Stan Washington: Pilot customers, when we launch the service, we’ll have pilot customers that we’ll announce as part of the launch.

 

Kris Tuttle: Okay. And what’s – I mean, what’s the rough timing on something like that?

 

Stan Washington: Q1 of 2019

 

Kris Tuttle: Okay, okay. And then you talked briefly about – so the Flip is in, I guess, what I’d call the certification process. Is that correct?

 

Stan Washington: That is exactly right. That’s exactly right, yes.

 

Kris Tuttle: And who’s holding that up right now? Whose hands is that in?

 

Stan Washington: Yes. So we haven’t announced the – it’s one of the payment networks. We haven’t announced who that is yet until the certification is complete. We’re bound by our nondisclosure to offer that up until they’ve completed the approval and the certification process. But it’s been in their hands for quite some time. And we’ve gone back and forth with a number of different questions and clarifications on the form factor, the branding, consumer experience.
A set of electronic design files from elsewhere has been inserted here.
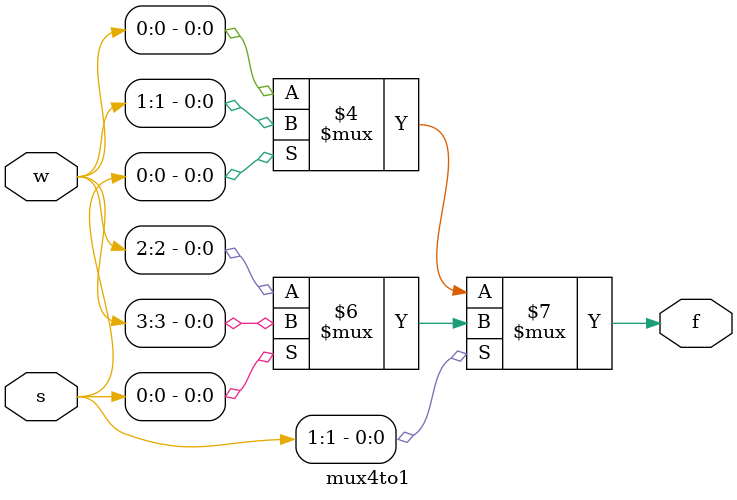
<source format=v>
module hierachialmux16to1(hw,hs,hf);
   input [15:0]hw;
   input [3:0]hs;
   output hf;
   wire [3:0]k;
   mux4to1 stage0(hw[3:0], hs[1:0], k[0]);
   mux4to1 stage1(hw[7:4], hs[1:0], k[1]);
   mux4to1 stage2(hw[11:8], hs[1:0], k[2]);
   mux4to1 stage3(hw[15:12], hs[1:0], k[3]);
   mux4to1 stage4(k[3:0], hs[3:2], hf);	
endmodule

module mux4to1(w,s,f);
   input [3:0]w;
   input [1:0]s;
   output f;
   reg f;
   reg [1:0]k;
   always @(w or s)
    begin 
      f=(s[1]==0)?((s[0]==0)?w[0]:w[1]):((s[0]==0)?w[2]:w[3]); 
    end
endmodule



</source>
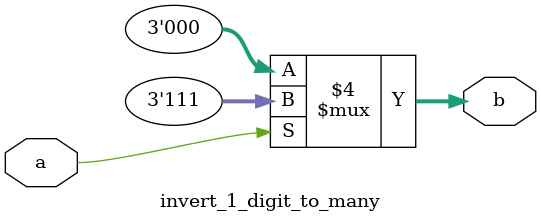
<source format=v>
`timescale 1ns / 1ps


module invert_1_digit_to_many (
       input [0:0] a,
       output reg [2:0] b
    );
    always @(*) begin
    if (a == 1) begin
        b = 111;
    end 
    else begin
        b = 000;
    end
end
endmodule

</source>
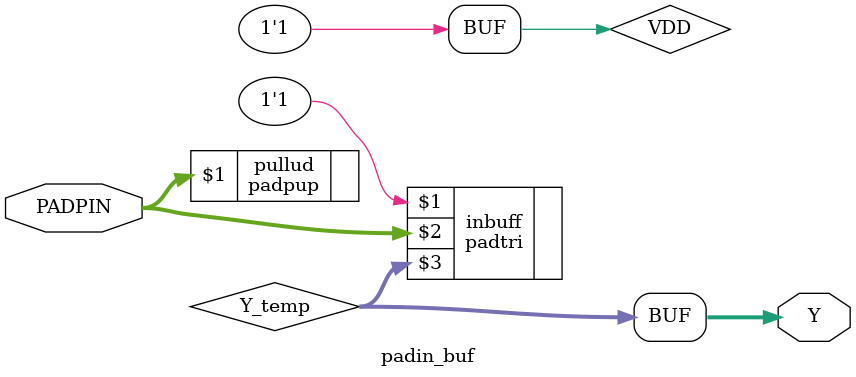
<source format=v>
module padin_buf(PADPIN,Y);
  parameter M = 7;
  parameter N = 0;
  parameter SLIM_FLAG = 0;
  parameter LEVEL_SHIFTING = 0;
  parameter SCHMITT_TRIGGER = 0;
  parameter PULL_TYPE = "None";
  parameter YPITCH = "4MA";
  parameter
        d_PADPIN = 1,
        d_Y = 1;
  inout [M:N] PADPIN;
  output [M:N] Y;
  wire [M:N] PADPIN_temp;
  wire [M:N] Y_temp;
  supply1  VDD;
  assign #(d_Y) Y = Y_temp;
  padpup #(M,N,PULL_TYPE) pullud (PADPIN);
  padtri #(M,N) inbuff (VDD,PADPIN,Y_temp);
endmodule

</source>
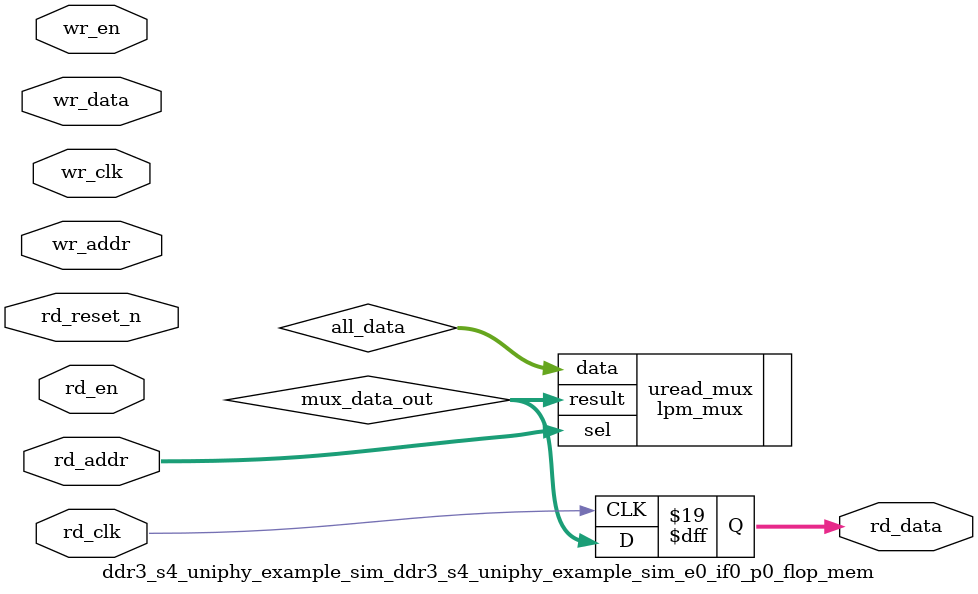
<source format=v>


(* altera_attribute = "-name ALLOW_SYNCH_CTRL_USAGE ON;-name AUTO_CLOCK_ENABLE_RECOGNITION ON" *)
module ddr3_s4_uniphy_example_sim_ddr3_s4_uniphy_example_sim_e0_if0_p0_flop_mem(
	wr_clk,
	wr_en,
	wr_addr,
	wr_data,
	rd_reset_n,
	rd_clk,
	rd_en,
	rd_addr,
	rd_data
);

parameter WRITE_MEM_DEPTH	= "";
parameter WRITE_ADDR_WIDTH	= "";
parameter WRITE_DATA_WIDTH	= "";
parameter READ_MEM_DEPTH	= "";
parameter READ_ADDR_WIDTH	= "";		 
parameter READ_DATA_WIDTH	= "";


input	wr_clk;
input	wr_en;
input	[WRITE_ADDR_WIDTH-1:0] wr_addr;
input	[WRITE_DATA_WIDTH-1:0] wr_data;
input	rd_reset_n;
input	rd_clk;
input	rd_en;
input	[READ_ADDR_WIDTH-1:0] rd_addr;
output	[READ_DATA_WIDTH-1:0] rd_data;



wire	[WRITE_MEM_DEPTH-1:0] wr_decode;
wire	[WRITE_DATA_WIDTH*WRITE_MEM_DEPTH-1:0] all_data;
wire	[READ_DATA_WIDTH-1:0] mux_data_out;



// declare a memory with WRITE_MEM_DEPTH entries
// each entry contains a data size of WRITE_DATA_WIDTH
reg	[WRITE_DATA_WIDTH-1:0] data_stored [0:WRITE_MEM_DEPTH-1] /* synthesis syn_preserve = 1 */;
reg	[READ_DATA_WIDTH-1:0] rd_data;

always @(posedge wr_clk)
begin
	if(wr_en)
		data_stored[wr_addr] <= wr_data;
end

generate
genvar entry;

	for (entry=0; entry < WRITE_MEM_DEPTH; entry=entry+1)
	begin: mem_location
		assign all_data[(WRITE_DATA_WIDTH*(entry+1)-1) : (WRITE_DATA_WIDTH*entry)] = data_stored[entry]; 
	end
endgenerate

	// mux to select the correct output data based on read address
	lpm_mux	uread_mux(
		.sel (rd_addr),
		.data (all_data),
		.result (mux_data_out)
		// synopsys translate_off
		,
		.aclr (),
		.clken (),
		.clock ()
		// synopsys translate_on
		);
     defparam uread_mux.lpm_size = READ_MEM_DEPTH;
     defparam uread_mux.lpm_type = "LPM_MUX";
     defparam uread_mux.lpm_width = READ_DATA_WIDTH;
     defparam uread_mux.lpm_widths = READ_ADDR_WIDTH;

	always @(posedge rd_clk)	
	begin
		rd_data <= mux_data_out;
	end

endmodule

</source>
I think we’re down – we’re at the end, although I said that before. But given some of the information over the last few days, I feel like we’re at the end of this process with them now, and we’ll be close to launch very soon.

 

Operator: And at this time, I’m not showing any further questions. I’d now like to turn the call back over to Mr. Pereira for any closing remarks.

 

Gino Pereira: Yes. Thank you very much. So hopefully, this morning, we’ve been able to show that we’re making progress on both businesses and that we’ve got an exciting future planned for both of them. We’re excited about them, and thank you very much for joining us on the call.

 

Operator: Thank you for participating in today’s conference. This does conclude today’s program, and you may all disconnect. Everyone have a wonderful day.